Herzlich Willkommen auf der Internetpräsenz der "Interessengemeinschaft Landwirte Dormitz gegen die Umgehung"

 

Wir wollen Sie auf diesen Seiten über die geplante Verlegung der ST2240 informieren. Bitte haben Sie etwas Verständnis dafür, dass sich diese Seite erst nach und nach mit Informationen füllen wird.

 

Danke!


 

Wir als „Interessengemeinschaft Landwirte Dormitz gegen die Umgehung“ sprechen uns klar gegen die geplante Ortsumgehung Dormitz aus.

 

  • Die geplante Trasse „Variante 5” ist ein gigantischer Einschnitt in unsere Flur und eine unwiederbringliche Zerstörung unserer Kulturlandschaft. Sie verläuft stellenweise auf bis zu 4m hohen Dämmen. Auf Höhe Rosenbacher Berg, verläuft die Trasse bis zu 5m im Einschnitt. Der Straßenraum ist hier ca. 30m (!!!) breit.

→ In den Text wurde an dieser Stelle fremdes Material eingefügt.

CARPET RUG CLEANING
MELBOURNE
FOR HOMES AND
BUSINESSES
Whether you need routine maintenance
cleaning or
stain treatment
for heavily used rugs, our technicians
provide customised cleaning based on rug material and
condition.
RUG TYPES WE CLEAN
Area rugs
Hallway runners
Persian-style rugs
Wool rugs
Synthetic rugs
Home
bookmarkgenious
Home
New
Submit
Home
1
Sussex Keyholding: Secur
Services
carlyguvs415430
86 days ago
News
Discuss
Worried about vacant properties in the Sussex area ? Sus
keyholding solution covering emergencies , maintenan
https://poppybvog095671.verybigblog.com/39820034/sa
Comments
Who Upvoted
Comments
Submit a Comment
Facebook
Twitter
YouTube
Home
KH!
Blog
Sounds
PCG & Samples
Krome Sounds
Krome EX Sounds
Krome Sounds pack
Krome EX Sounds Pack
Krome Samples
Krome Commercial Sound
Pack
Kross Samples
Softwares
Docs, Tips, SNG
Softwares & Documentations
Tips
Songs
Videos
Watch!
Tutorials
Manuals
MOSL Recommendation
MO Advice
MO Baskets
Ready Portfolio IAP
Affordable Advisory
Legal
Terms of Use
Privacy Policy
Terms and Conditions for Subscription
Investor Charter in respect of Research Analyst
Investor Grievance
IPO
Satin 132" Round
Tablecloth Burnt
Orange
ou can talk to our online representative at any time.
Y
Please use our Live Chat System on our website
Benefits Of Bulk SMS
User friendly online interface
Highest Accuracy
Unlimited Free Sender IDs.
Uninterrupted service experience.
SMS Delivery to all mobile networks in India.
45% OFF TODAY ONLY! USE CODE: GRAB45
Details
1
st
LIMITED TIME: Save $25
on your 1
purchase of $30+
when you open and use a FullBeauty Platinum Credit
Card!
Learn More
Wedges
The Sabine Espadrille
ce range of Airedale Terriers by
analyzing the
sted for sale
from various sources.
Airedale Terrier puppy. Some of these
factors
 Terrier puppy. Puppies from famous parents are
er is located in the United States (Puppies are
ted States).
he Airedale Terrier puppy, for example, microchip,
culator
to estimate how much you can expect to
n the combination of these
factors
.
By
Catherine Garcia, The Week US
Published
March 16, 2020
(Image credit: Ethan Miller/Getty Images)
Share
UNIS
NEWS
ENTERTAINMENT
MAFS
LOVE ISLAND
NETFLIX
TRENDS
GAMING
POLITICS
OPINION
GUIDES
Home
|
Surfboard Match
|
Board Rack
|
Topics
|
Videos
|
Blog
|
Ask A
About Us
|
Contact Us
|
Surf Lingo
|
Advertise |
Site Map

Insgesamt wird eine Fläche von ca. 17 Hektar für die Baumaßnahme benötigt. Dies entspricht der durchschnittlichen Fläche eines landwirtschaftlichen Betriebes im Landkreis Forchheim.
  • Durch die geplante Trasse werden Flurwege unterbrochen. Es besteht nur eine landwirtschaftliche Anbindung über die Rosenbacher Straße, was den dortigen Anliegern viel mehr Verkehr und Lärm beschert. Für uns als Landwirte bedeutet dies erhöhten Kraftstoffverbrauch und Zeitverlust.
  • Die gemeinsame Nutzung des Radwegs im Bereich Weiher – Kreisverkehr Süd durch Radfahrer, Fußgänger und landwirtschaftlichen Verkehr birgt ein hohes Gefahrenpotential
  • Eine Weiterführung Richtung Erlangen ist keinesfalls sicher ,da die Planungen der Südumgehung Weiher/Uttenreuth eingestellt wurden
  • Die prognostizierte Verkehrsentlastung von ca. 80% ist äußerst fragwürdig. Die geplante Umgehung ist mehr als doppelt so lang als die aktuelle Ortsdurchfahrt (2,2km / 990m) und führt zusätzlich noch über einen enormen Höhenanstieg. Hinzu kommt noch, dass bei der Fahrt in Richtung Erlangen, Fahrzeug die die Ortsdurchfahrt nutzen auch noch vorrangig im Kreisverkehr fahren können

 

 

Man muss sich wirklich fragen, ob es gerechtfertigt ist, ein solches Bauwerk mitten in die Natur zu setzen, wenn man nicht garantieren kann, dass es den gewünschten Erfolg mit sich bringt.

 

Wir sind der Meinung – NEIN!


Deswegen sind wir (auch Anwohner der Hauptstraße Dormitz) fest entschlossen, unsere seit Generationen bewirtschaftetet Flächen nicht herzugeben.

 

Doch auch ohne Ortsumgehung ist es möglich, eine Verkehrsentlastung in unserem Ort zu erreichen. Hierzu wäre nur eine Vorfahrtsänderung an der Kreuzung, an der der Kreisverkehr Süd entstehen soll, nötig.

 

Wären die Fahrzeuge aus Richtung Mühlenstraße/Kalchreuth vorfahrtsberechtigt, würden viele Pendler die aus dem Bereich Kleinsendelbach/Brand/B2 kommen, die bereits gut ausgebaute Mühlenstraße nutzen.

 

Zusätzlich könnte die Ortsdurchfahrt noch durch weitere bauliche Maßnahmen (Flüsterasphalt, Tempolimit 40, …) entlastet und entschärft werden.